▸ PROBLEM DESCRIPTION: In this exercise, copy exactly the lines from the one that contains "選ばれますので、可愛くてユニークな寝相の瞬間を撮影し" through the end of the entries below; pictures are not copied.

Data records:

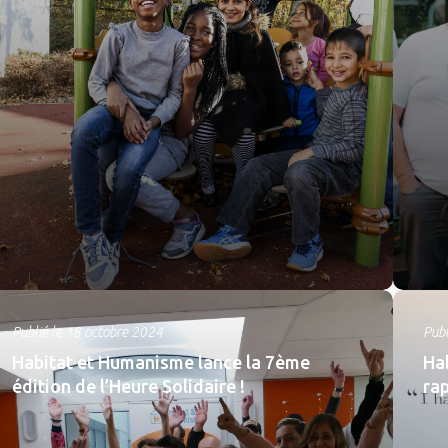
Publié le 18 octobre 2024
Publ
Habitat et Humanisme lance la 7ème
Ha
édition de l’Heure Solidaire !
rap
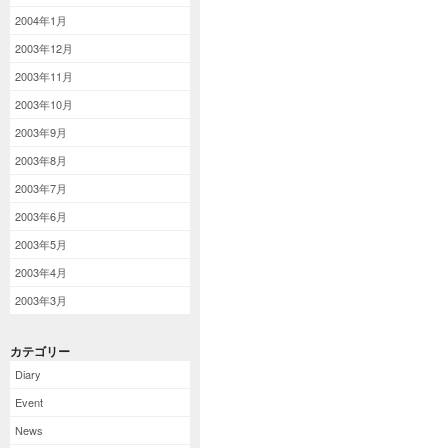
2004年1月
2003年12月
2003年11月
2003年10月
2003年9月
2003年8月
2003年7月
2003年6月
2003年5月
2003年4月
2003年3月
カテゴリー
Diary
Event
News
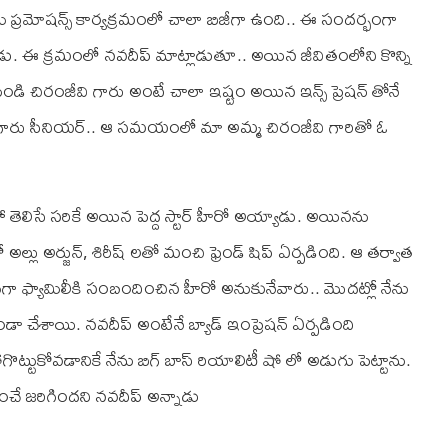
మ్ ప్రమోషన్స్ కార్యక్రమంలో చాలా బిజీగా ఉంది.. ఈ సందర్భంగా
ు. ఈ క్రమంలో నవదీప్ మాట్లాడుతూ.. అయిన జీవితంలోని కొన్ని
డి చిరంజీవి గారు అంటే చాలా ఇష్టం అయిన ఇన్స్ ప్రెషన్ తోనే
వి గారు సీనియర్.. ఆ సమయంలో మా అమ్మ చిరంజీవి గారితో ఓ
ా తెలిసే సరికే అయిన పెద్ద స్టార్ హీరో అయ్యాడు. అయినను
లు అర్జున్, శిరీష్ లతో మంచి ఫ్రెండ్ షిప్ ఏర్పడింది. ఆ తర్వాత
 ఫ్యామిలీకి సంబందించిన హీరో అనుకునేవారు.. మొదట్లో నేను
డా చేశాయి. నవదీప్ అంటేనే బ్యాడ్ ఇంప్రెషన్ ఏర్పడింది
ొట్టుకోవడానికే నేను బిగ్ బాస్ రియాలిటీ షో లో అడుగు పెట్టాను.
చే జరిగిందని నవదీప్ అన్నాడు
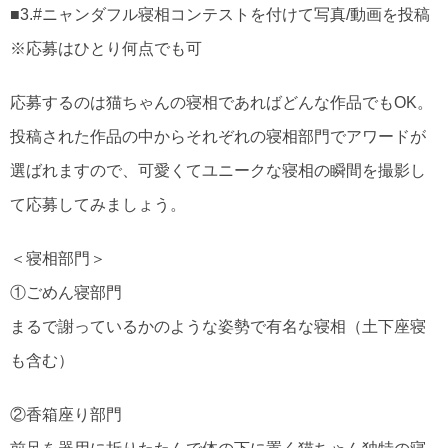
■3.#ニャンダフル寝相コンテストを付けて写真/動画を投稿
※応募はひとり何点でも可
応募するのは猫ちゃんの寝相であればどんな作品でもOK。
投稿された作品の中からそれぞれの寝相部門でアワードが
選ばれますので、可愛くてユニークな寝相の瞬間を撮影し
て応募してみましょう。
＜寝相部門＞
①ごめん寝部門
まるで謝っているかのような姿勢で有名な寝相（土下座寝
も含む）
②香箱座り部門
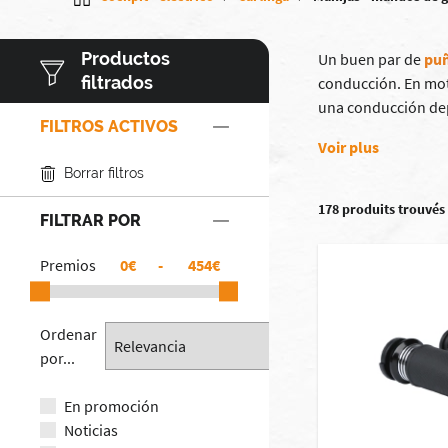
Productos
Un buen par de
puñ
filtrados
conducción. En mot
una conducción dep
FILTROS ACTIVOS
Voir plus
Borrar filtros
178 produits trouvés
FILTRAR POR
Premios
€
-
€
Ordenar
por...
En promoción
Noticias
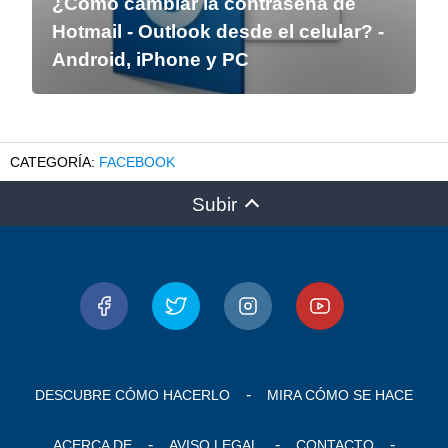
¿Como cambiar la contraseña de
Hotmail - Outlook desde el celular? -
Android, iPhone y PC
FACEBOOK
Subir
DESCUBRE CÓMO HACERLO
MIRA CÓMO SE HACE
ACERCA DE
AVISO LEGAL
CONTACTO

▸ SOLUTION:
選ばれますので、可愛くてユニークな寝相の瞬間を撮影し
て応募してみましょう。
＜寝相部門＞
①ごめん寝部門
まるで謝っているかのような姿勢で有名な寝相（土下座寝
も含む）
②香箱座り部門
Productos
Un buen par de
puñ
filtrados
conducción. En mot
una conducción dep
FILTROS ACTIVOS
Voir plus
Borrar filtros
178 produits trouvés
FILTRAR POR
Premios
€
-
€
Ordenar
por...
En promoción
Noticias
¿Como cambiar la contraseña de
Hotmail - Outlook desde el celular? -
Android, iPhone y PC
FACEBOOK
Subir
DESCUBRE CÓMO HACERLO
MIRA CÓMO SE HACE
ACERCA DE
AVISO LEGAL
CONTACTO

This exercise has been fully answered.